Colpisce che il regista, figlio di un cappellaio viennese che millantava nobili origini, fosse così implacabile nel denunciare i vizi e le ipocrisie della nobiltà a cui fingeva di appartenere, a differenza della terza versione diretta da Ernst Lubischt una decina di anni dopo, Stroheim si concentra sull’antefatto, di poco spessore anche nell’operetta, dell’amore tra Danilo e Sally prima che diventi la ricca baronessa Sadoja con l’incontro fortuito nell’alberghetto dove stanzia l’esercito di ritorno dalle manovre e dove arriva la frizzante “rosa irlandese” che sa tenere a bada la corte di quelli che crede dei comuni ufficialetti.
Mentre il viscido Mirko fa di tutto per mettere in difficoltà il cugino già nel villaggio, Danilo riesce a mantenere segreta la sua vera identità ma rimane molto colpito dalla ragazza, è già innamorato senza saperlo come dimostra la geniale sequenza dell’esibizione di Sally che, mostrando cosa osservano gli spettattori dal binocolo, racconta i diversi tipi di passione, il vecchio e sciancato Sadoja guarda eccitato le caviglie della ragazza, esemplificando il fetiscimo, Mirko ne ammira il corpo incarnando la lussuria, Danilo ne guarda il volto, dimostrazione amorosa.
Altro momento molto bello è il montaggio alternato tra la romantica cena tra Danilo e Sally e la festa orgiastica organizzata da Mirko, entrambi si tengono da “Francois” il locale più in di Castellano. Mentre Danilo guarda addormentarsi la ragazza mentre due musiciste seminude suonano bendate, Mirko spara a una statua bucandole, quindi aprendole, gli occhi.

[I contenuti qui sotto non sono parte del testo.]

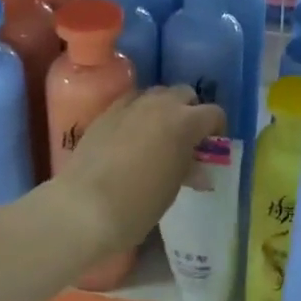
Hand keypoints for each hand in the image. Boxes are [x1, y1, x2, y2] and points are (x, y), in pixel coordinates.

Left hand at [60, 86, 224, 255]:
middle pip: (184, 93)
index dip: (216, 128)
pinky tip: (132, 135)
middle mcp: (160, 104)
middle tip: (186, 138)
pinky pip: (130, 102)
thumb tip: (198, 168)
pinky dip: (138, 112)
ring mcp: (130, 105)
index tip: (211, 145)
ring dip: (164, 108)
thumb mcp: (173, 188)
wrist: (84, 207)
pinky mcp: (106, 112)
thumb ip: (188, 168)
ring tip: (158, 134)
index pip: (213, 113)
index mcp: (185, 122)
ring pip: (157, 93)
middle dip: (190, 111)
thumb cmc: (139, 204)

Un simbolismo esplicitato nella scena seguente dove il principe ereditario riesce finalmente a svelare la vera eredità del cugino che per salvare l’onore della fanciulla è costretto a chiederne la mano.
Il secondo in linea di successione al trono però non può sposarsi con una ballerina, neppure in un regno da operetta così i sovrani intervengono per impedire le nozze, rischiando di smascherare anche il loro falso sentimento che regge il regno.
La regina Milena fa di tutto per consolare il nipote ma brucia la lettera d’addio a Sally dopo averla strappata, strappo che corrisponde al momento di disperazione in cui Sally straccia l’abito nuziale dopo essere stata informata con la solita malignità da Mirko che le nozze sono saltate e lei deve lasciare il Paese.



La vedovallegra


Dopo aver accettato di sposare il vecchio barone per ripicca, Sally è disgustata dal dover passare la notte con lui ma per sua fortuna il vecchio muore prima che le nozze vengano consumate facendo di Sally una vedova ricchissima. Terminato il lutto, Mirko con il benestare dei genitori si reca a Parigi per recuperare i milioni che fanno la fortuna del regno prima che Sally impalmi qualcun altro, per sottolineare l’intento economico di Mirko quando il principe ereditario rincontra la ragazza ormai diventata una sofisticata dama parigina, l’immagine della donna viene virata al negativo per far risplendere solo i suoi gioielli, unico interesse di Mirko, trucco che mi ha ricordato la Lorelei de Gli uomini preferiscono le bionde che vede la testa di Piggy trasformarsi in un enorme diamante.
Anche Danilo corre a Parigi ma la gelosia gli fa credere Sally accetti la corte del cugino mentre in verità lo ripaga con acide frecciate, così all’inevitabile duello tra i due non spara al cugino che invece mira al cuore. A Sally che lo raggiunge sul luogo del duello confida di aver risparmiato Mirko perché è l’uomo che lei ama.
Che per Stroheim il film dovesse finire con questa tragedia è chiarissimo anche dal salto temporale: si torna a Castellano, Danilo è convalescente e felice con Sally quando arriva la notizia della morte del re Nikita, al funerale del sovrano un vecchio soldato che era stato malmenato da Mirko e i suoi amici la notte dell’orgia, uccide il principe ereditario ormai a un passo dall’esser sovrano spianando la strada al trono per Danilo e Sally.